He, my boss, obviously saw no hope for the Reform. And having on staff a senior editor who felt that way was not going to make him friends in Borough Park.
He and I engaged in a furious email shouting match that lasted about a week, following which I saw the writing on the wall, concluded our affairs in America and set out for a new life in Israel. So I should be thankful to the man—and, in hindsight, I would have been miserable working for Haredim.
When I began covering the Women of the Wall, which is, like it or not, kind of the flagship of the Reform insurgency in Israel, my initial take was sympathetic. Go back through the archives and you’ll see that my reports from a year ago were not just respectful, but I also belittled the extent of the damage they could possibly cause.
I no longer feel that way. I fear that the Women of the Wall may be symptomatic of a serious turn in the relationship between observant Jews and the state. And the fact that this is taking place at a time when a National Religious political party, Jewish Home, is a major player in a government that supports the eradication of Orthodoxy in Israel, is even more terrifying.
I had an exchange of comments with a reader named Dan Silagi (I admire readers who use their real name in online discussions—I do it as well) on my Sunday’s report, Women of the Wall Searching for Next ‘Struggle.’
In my article I cited the WOW complaints that the police separated them from their Haredi adversaries by “caging” them (behind simple barricades) and argued that a revolution is like a shark – if it stops struggling it dies. And so, if the courts are now permitting the WOW prayer, they must find someone against whom they can struggle, and a bunch of Haredim with signs 200 yards away just won’t do.
Dan Silagi wrote:
“Boohoo, Yori, I guess you’re disappointed that there weren’t massive demonstrations against WOW which you could blame on WOW rather than your Haredi buddies. In three months’ time, give or take a couple, I predict that the Women of the Wall praying, singing, and reading from the Torah will become routine. You and your newspaper will need to find another target at which to tilt your windmills.”
First, thanks to our reader Avraham Bronstein (another real name!) who commented:
“For the record, the phrase is ’tilting at windmills.'”

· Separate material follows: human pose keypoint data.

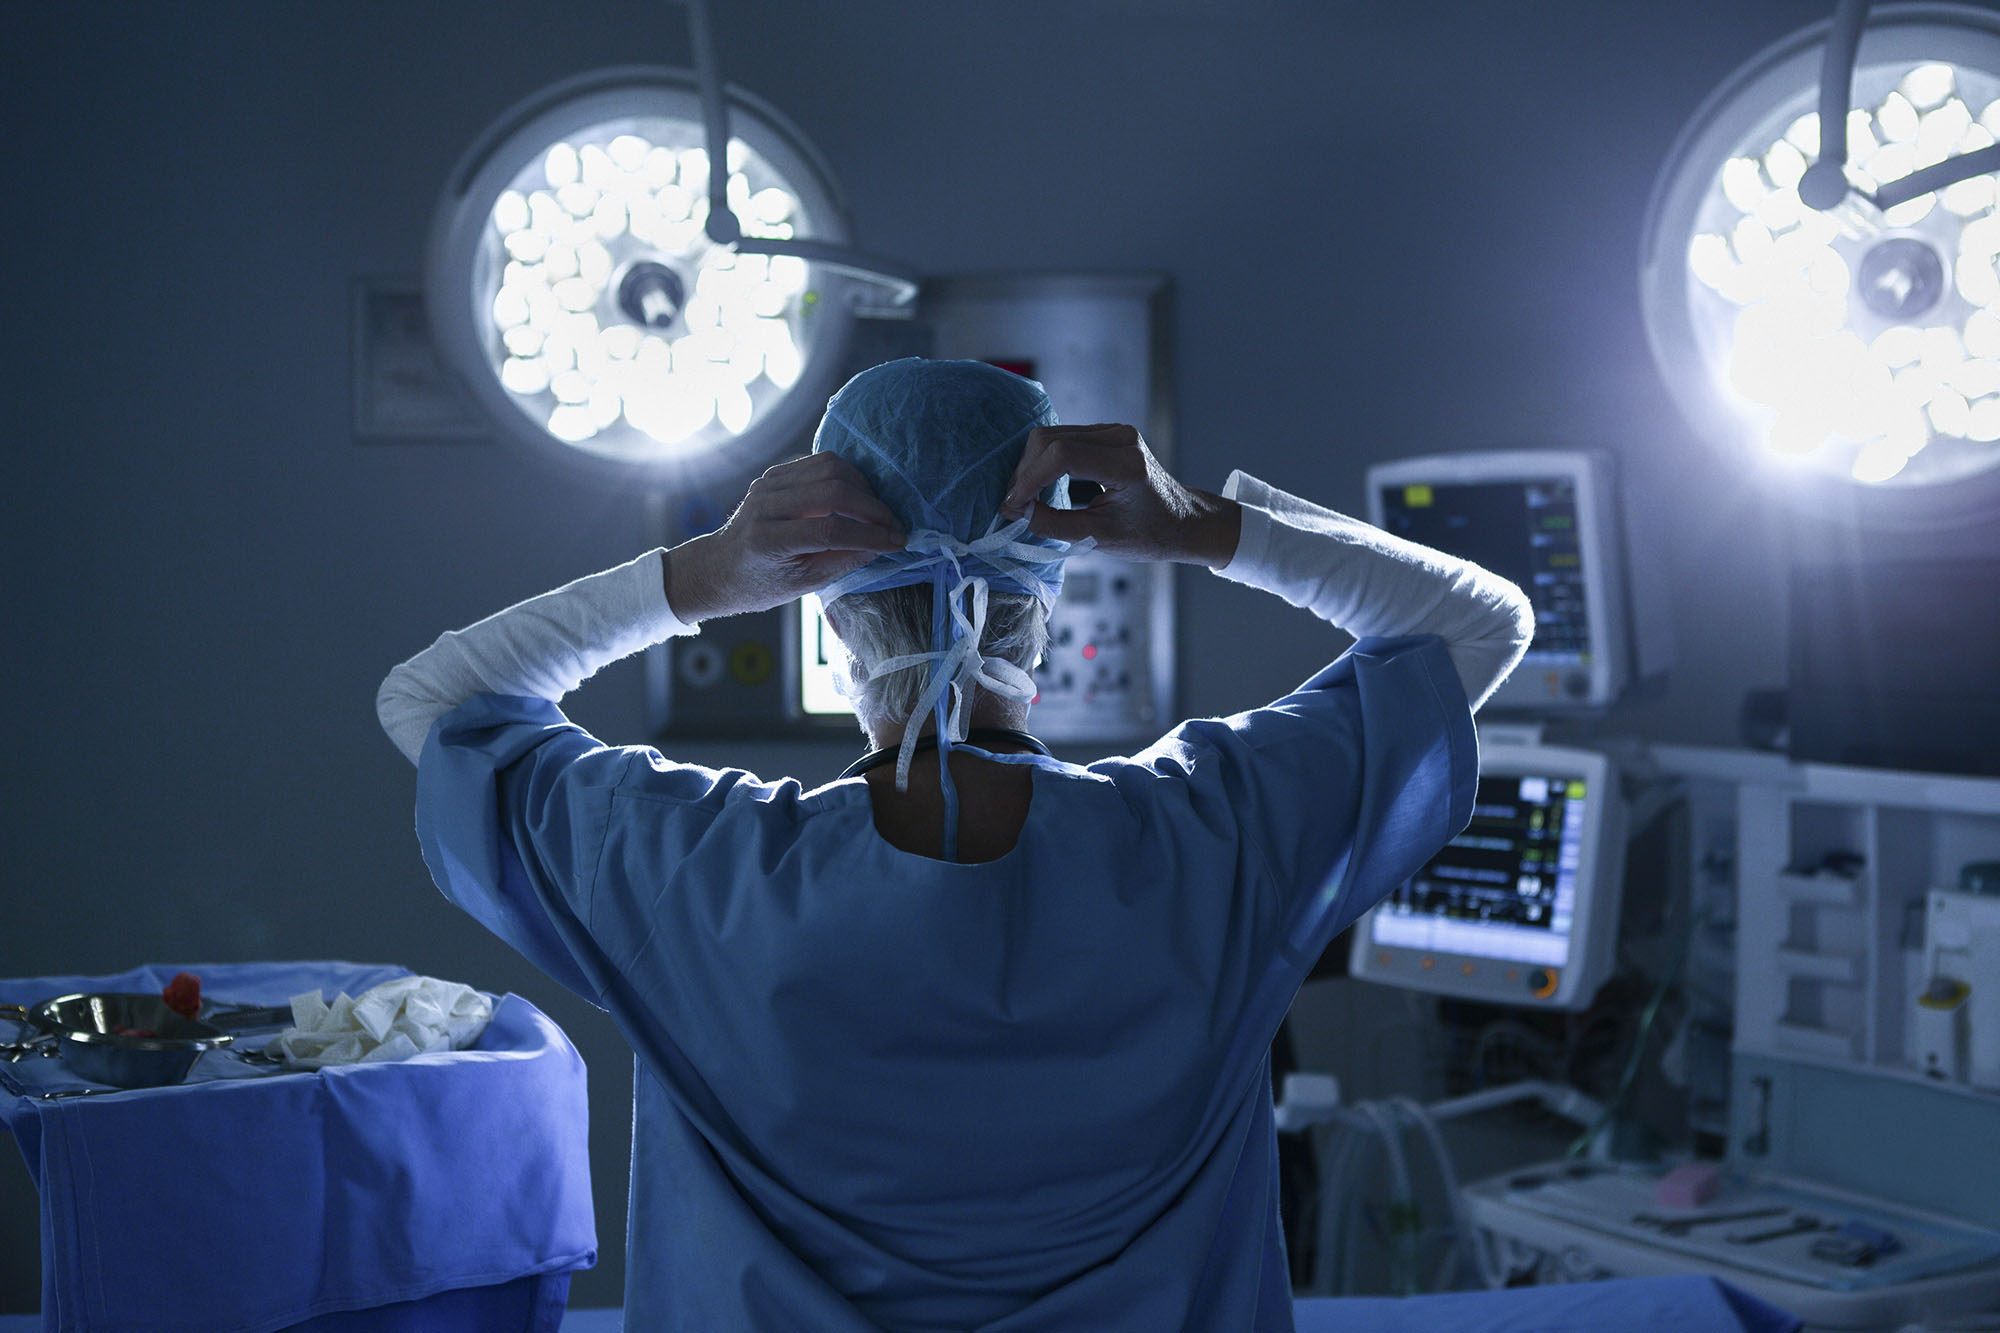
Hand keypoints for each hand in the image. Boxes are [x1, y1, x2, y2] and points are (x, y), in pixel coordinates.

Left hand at [666, 453, 905, 621]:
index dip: (870, 535)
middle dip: (873, 508)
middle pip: (833, 490)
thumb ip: (843, 561)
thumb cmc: (760, 585)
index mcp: (768, 540)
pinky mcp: (774, 473)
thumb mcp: (803, 585)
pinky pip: (819, 462)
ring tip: (878, 512)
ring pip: (830, 467)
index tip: (897, 542)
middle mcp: (765, 505)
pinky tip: (858, 497)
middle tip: (894, 526)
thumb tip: (883, 543)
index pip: (830, 530)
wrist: (720, 567)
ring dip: (863, 487)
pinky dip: (847, 476)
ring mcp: (768, 484)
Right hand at [1000, 424, 1240, 566]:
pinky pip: (1061, 437)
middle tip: (1014, 506)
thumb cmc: (1150, 534)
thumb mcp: (1100, 538)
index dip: (1029, 480)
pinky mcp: (1106, 433)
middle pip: (1050, 439)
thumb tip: (1019, 511)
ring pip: (1051, 435)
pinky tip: (1038, 485)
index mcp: (1125, 465)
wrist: (1181, 521)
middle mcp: (1120, 438)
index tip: (1013, 506)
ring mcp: (1114, 431)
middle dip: (1024, 472)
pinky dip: (1042, 461)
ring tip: (1024, 498)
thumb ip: (1055, 524)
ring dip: (1030, 466)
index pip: (1062, 456)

My own response was a great deal less technical (I bring it almost raw, with minor post-posting improvements):
Dan Silagi · I’m not sure what point you’re making. I also predict that the WOW will be singing and reading from the Torah and playing guitar on Shabbat and davening in mixed minyanim — I just think it’ll be another nail in the coffin of our legitimacy in the land of Israel.Our entire justification for having conquered the land from the former inhabitants, which we have done, is that it was God given to us. Otherwise, we’re just European colonialists who pushed out the indigenous people for no good reason other than the power of the gun.
If we believe that God gave us the land, we must ask, what is our relationship with God? Do we bring anything into the relationship, or is the Gift from God argument, essentially, an empty slogan we don’t really believe in?

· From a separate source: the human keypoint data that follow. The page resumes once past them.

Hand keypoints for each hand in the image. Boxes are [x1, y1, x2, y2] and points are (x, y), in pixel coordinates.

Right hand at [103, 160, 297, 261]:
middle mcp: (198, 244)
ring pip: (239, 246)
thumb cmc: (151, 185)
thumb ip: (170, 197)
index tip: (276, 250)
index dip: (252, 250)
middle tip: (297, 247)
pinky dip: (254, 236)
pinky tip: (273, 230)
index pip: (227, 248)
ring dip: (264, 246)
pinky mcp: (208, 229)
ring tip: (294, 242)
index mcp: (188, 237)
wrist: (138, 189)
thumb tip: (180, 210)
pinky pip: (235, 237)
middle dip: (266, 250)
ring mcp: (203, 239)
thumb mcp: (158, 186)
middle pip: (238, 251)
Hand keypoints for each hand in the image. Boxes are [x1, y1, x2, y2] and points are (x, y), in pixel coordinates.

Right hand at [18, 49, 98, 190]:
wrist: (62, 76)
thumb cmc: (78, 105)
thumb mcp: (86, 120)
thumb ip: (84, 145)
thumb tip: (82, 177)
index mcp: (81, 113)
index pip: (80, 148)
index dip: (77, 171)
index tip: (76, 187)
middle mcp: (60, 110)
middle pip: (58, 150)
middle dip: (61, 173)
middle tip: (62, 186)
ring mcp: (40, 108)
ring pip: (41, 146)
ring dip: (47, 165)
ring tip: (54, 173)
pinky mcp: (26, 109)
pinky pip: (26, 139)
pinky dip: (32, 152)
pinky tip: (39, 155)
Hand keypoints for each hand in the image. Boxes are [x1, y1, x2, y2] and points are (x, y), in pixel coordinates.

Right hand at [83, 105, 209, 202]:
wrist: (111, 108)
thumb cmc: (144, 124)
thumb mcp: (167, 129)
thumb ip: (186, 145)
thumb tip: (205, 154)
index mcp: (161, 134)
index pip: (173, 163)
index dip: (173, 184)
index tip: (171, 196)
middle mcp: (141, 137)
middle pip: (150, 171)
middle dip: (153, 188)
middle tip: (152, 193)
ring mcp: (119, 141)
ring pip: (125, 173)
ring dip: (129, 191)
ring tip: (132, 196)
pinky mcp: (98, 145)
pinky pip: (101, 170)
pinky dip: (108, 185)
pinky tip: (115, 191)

If we believe in it, then we must accept that our relationship with God is through the commandments, more accurately through our adherence to His commandments — because that’s what He, in his eternal wisdom, told us.
So that our adherence to halacha and our right to the land are inseparable, and if we don’t adhere to halacha, we have no rights here.
Now, the most essential, most central, most crucial part of halacha is submitting to the yoke of our sages. In this case, there is one sage who is the state appointed administrator at the Kotel, and he laid down the law — only to be defied both by the WOW and by two lower courts. Incidentally — the high court still sides with the Rabbi of the Kotel.
So, Dan Silagi, while I agree that your predictions are true, I also say that they make you and your ilk nothing better than the British and French oppressors of the black tribes of Africa, and that you, as a secular European invader devoid of justification for your occupation, must at once relinquish authority over the land to its rightful Arab owners.
I know, it’s a bit rough, and I could have made a more subtle and nuanced connection between our right to the land and our halachic obligations — you don’t always get to be subtle in a talkback format. But I now have shed completely any sympathy I harbored in the past for the Women of the Wall. I now believe that they are but the vanguard of an all out attempt on the part of anti-halachic organizations to attack and weaken the religious aspect of Zionism.
They’ve already done away with secular Zionism ages ago.